= WRITTEN PROBLEM =
Copy every line of the items below verbatim, changing nothing.
>> START RECORD EXTRACTS
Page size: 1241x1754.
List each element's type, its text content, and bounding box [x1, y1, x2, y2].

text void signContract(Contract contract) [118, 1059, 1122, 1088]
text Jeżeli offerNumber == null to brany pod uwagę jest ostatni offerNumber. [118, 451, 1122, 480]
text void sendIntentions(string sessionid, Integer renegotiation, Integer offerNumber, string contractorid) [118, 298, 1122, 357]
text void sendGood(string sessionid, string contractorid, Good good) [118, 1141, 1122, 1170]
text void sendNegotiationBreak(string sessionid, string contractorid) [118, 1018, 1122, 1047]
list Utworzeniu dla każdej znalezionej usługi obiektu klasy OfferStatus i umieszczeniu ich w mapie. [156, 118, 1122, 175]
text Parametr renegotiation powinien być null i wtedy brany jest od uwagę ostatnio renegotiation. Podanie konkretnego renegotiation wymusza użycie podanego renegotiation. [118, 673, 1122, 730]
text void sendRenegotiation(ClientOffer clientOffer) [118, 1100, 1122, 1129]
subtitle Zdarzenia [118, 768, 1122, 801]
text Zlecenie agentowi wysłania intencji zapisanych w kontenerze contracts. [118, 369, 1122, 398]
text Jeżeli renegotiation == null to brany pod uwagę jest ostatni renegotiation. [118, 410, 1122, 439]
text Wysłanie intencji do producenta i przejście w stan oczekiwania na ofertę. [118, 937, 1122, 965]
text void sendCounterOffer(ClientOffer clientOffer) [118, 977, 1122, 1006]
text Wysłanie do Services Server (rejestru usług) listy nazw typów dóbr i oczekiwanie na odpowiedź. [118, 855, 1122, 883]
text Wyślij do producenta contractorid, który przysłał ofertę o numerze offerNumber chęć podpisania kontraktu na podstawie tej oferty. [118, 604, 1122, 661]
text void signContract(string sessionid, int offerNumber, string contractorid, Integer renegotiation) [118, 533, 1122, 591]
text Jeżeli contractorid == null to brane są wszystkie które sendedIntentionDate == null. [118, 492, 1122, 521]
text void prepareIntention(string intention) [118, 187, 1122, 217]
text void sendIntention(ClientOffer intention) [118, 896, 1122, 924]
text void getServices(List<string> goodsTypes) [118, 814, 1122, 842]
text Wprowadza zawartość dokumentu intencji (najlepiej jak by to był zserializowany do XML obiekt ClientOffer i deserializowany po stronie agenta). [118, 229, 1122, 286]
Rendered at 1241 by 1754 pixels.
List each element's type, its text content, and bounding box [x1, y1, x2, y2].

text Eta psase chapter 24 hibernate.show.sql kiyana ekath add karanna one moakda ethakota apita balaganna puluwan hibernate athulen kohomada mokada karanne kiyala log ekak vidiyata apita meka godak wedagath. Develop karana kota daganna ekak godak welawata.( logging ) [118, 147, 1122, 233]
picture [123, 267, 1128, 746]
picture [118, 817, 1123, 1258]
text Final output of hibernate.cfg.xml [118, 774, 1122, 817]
>> END RECORD EXTRACTS
= FINAL RESULT =
Page size: 1241x1754.
List each element's type, its text content, and bounding box [x1, y1, x2, y2].

text void signContract(Contract contract) [118, 1059, 1122, 1088]
text Jeżeli offerNumber == null to brany pod uwagę jest ostatni offerNumber. [118, 451, 1122, 480]
text void sendIntentions(string sessionid, Integer renegotiation, Integer offerNumber, string contractorid) [118, 298, 1122, 357]
text void sendGood(string sessionid, string contractorid, Good good) [118, 1141, 1122, 1170]
text void sendNegotiationBreak(string sessionid, string contractorid) [118, 1018, 1122, 1047]
list Utworzeniu dla każdej znalezionej usługi obiektu klasy OfferStatus i umieszczeniu ich w mapie. [156, 118, 1122, 175]
text Parametr renegotiation powinien być null i wtedy brany jest od uwagę ostatnio renegotiation. Podanie konkretnego renegotiation wymusza użycie podanego renegotiation. [118, 673, 1122, 730]
text void sendRenegotiation(ClientOffer clientOffer) [118, 1100, 1122, 1129]
subtitle Zdarzenia [118, 768, 1122, 801]
text Zlecenie agentowi wysłania intencji zapisanych w kontenerze contracts. [118, 369, 1122, 398]
text Jeżeli renegotiation == null to brany pod uwagę jest ostatni renegotiation. [118, 410, 1122, 439]
text Wysłanie intencji do producenta i przejście w stan oczekiwania na ofertę. [118, 937, 1122, 965]
text void sendCounterOffer(ClientOffer clientOffer) [118, 977, 1122, 1006]
text Wysłanie do Services Server (rejestru usług) listy nazw typów dóbr i oczekiwanie na odpowiedź. [118, 855, 1122, 883]
text Wyślij do producenta contractorid, który przysłał ofertę o numerze offerNumber chęć podpisania kontraktu na podstawie tej oferty. [118, 604, 1122, 661]
text void signContract(string sessionid, int offerNumber, string contractorid, Integer renegotiation) [118, 533, 1122, 591]
text Jeżeli contractorid == null to brane są wszystkie które sendedIntentionDate == null. [118, 492, 1122, 521]
text void prepareIntention(string intention) [118, 187, 1122, 217]
text void sendIntention(ClientOffer intention) [118, 896, 1122, 924]
text void getServices(List<string> goodsTypes) [118, 814, 1122, 842]
text Wprowadza zawartość dokumentu intencji (najlepiej jak by to był zserializowany do XML obiekt ClientOffer i deserializowany po stronie agenta). [118, 229, 1122, 286]
Rendered at 1241 by 1754 pixels.
List each element's type, its text content, and bounding box [x1, y1, x2, y2].

text Eta psase chapter 24 hibernate.show.sql kiyana ekath add karanna one moakda ethakota apita balaganna puluwan hibernate athulen kohomada mokada karanne kiyala log ekak vidiyata apita meka godak wedagath. Develop karana kota daganna ekak godak welawata.( logging ) [118, 147, 1122, 233]
picture [123, 267, 1128, 746]
picture [118, 817, 1123, 1258]
text Final output of hibernate.cfg.xml [118, 774, 1122, 817]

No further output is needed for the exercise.